• [Task statement]:
Nothing is needed except the lines below that run from the one with "right shoulder: (53, 246)" through the one with "left elbow: (405, 364)", repeated exactly.

• [Dataset content]:
= Beginning of Section =

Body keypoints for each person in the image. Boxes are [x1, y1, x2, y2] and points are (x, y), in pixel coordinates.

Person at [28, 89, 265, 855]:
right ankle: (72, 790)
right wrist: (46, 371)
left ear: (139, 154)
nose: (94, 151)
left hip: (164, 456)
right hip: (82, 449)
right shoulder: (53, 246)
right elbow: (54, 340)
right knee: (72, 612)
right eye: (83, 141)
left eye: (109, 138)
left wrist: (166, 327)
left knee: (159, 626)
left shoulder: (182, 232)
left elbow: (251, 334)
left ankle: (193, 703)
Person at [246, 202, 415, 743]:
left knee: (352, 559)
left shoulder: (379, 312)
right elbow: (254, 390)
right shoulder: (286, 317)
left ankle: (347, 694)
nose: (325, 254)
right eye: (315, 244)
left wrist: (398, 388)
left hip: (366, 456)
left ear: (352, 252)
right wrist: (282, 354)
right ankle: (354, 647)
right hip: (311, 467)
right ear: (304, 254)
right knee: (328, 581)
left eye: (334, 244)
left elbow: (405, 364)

= End of Section =
= Beginning of Section =

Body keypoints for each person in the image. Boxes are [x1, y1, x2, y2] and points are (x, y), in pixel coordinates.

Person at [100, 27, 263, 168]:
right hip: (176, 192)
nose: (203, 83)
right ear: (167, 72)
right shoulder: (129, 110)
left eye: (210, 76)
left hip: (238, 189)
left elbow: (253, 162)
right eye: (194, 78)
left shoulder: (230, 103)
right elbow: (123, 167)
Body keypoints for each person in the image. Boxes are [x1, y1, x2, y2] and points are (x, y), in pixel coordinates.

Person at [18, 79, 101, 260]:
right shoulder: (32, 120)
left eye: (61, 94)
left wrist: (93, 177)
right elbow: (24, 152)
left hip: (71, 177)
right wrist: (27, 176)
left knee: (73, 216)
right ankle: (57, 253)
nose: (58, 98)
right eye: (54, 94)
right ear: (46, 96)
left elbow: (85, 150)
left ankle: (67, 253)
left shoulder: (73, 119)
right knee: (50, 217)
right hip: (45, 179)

= End of Section =
= Beginning of Section =

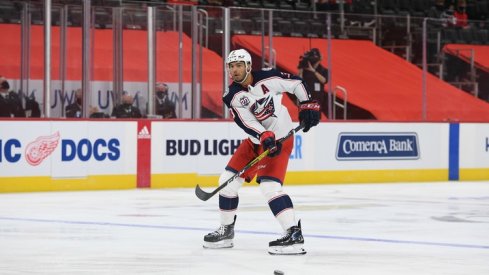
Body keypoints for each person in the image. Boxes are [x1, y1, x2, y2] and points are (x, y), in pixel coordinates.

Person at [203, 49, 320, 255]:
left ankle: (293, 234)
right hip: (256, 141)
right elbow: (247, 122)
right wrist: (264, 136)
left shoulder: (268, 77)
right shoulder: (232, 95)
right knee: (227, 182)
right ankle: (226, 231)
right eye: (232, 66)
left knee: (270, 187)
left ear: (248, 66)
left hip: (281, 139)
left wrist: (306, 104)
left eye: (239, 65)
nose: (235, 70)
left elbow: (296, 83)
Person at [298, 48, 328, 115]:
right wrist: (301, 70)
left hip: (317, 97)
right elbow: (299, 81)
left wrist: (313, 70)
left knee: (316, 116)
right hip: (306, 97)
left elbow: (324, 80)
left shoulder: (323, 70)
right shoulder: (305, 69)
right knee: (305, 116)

= End of Section =

• [Written answer]:
right shoulder: (53, 246)
right elbow: (54, 340)
right knee: (72, 612)
right eye: (83, 141)
left eye: (109, 138)
left wrist: (166, 327)
left knee: (159, 626)
left shoulder: (182, 232)
left elbow: (251, 334)
left ankle: (193, 703)
Person at [246, 202, 415, 743]:
left knee: (352, 559)
left shoulder: (379, 312)
right elbow: (254, 390)
right shoulder: (286, 317)
left ankle: (347, 694)
nose: (325, 254)
right eye: (315, 244)
left wrist: (398, 388)
left hip: (366, 456)
left ear: (352, 252)
right wrist: (282, 354)
right ankle: (354, 647)
right hip: (311, 467)
right ear: (304, 254)
right knee: (328, 581)
left eye: (334, 244)
left elbow: (405, 364)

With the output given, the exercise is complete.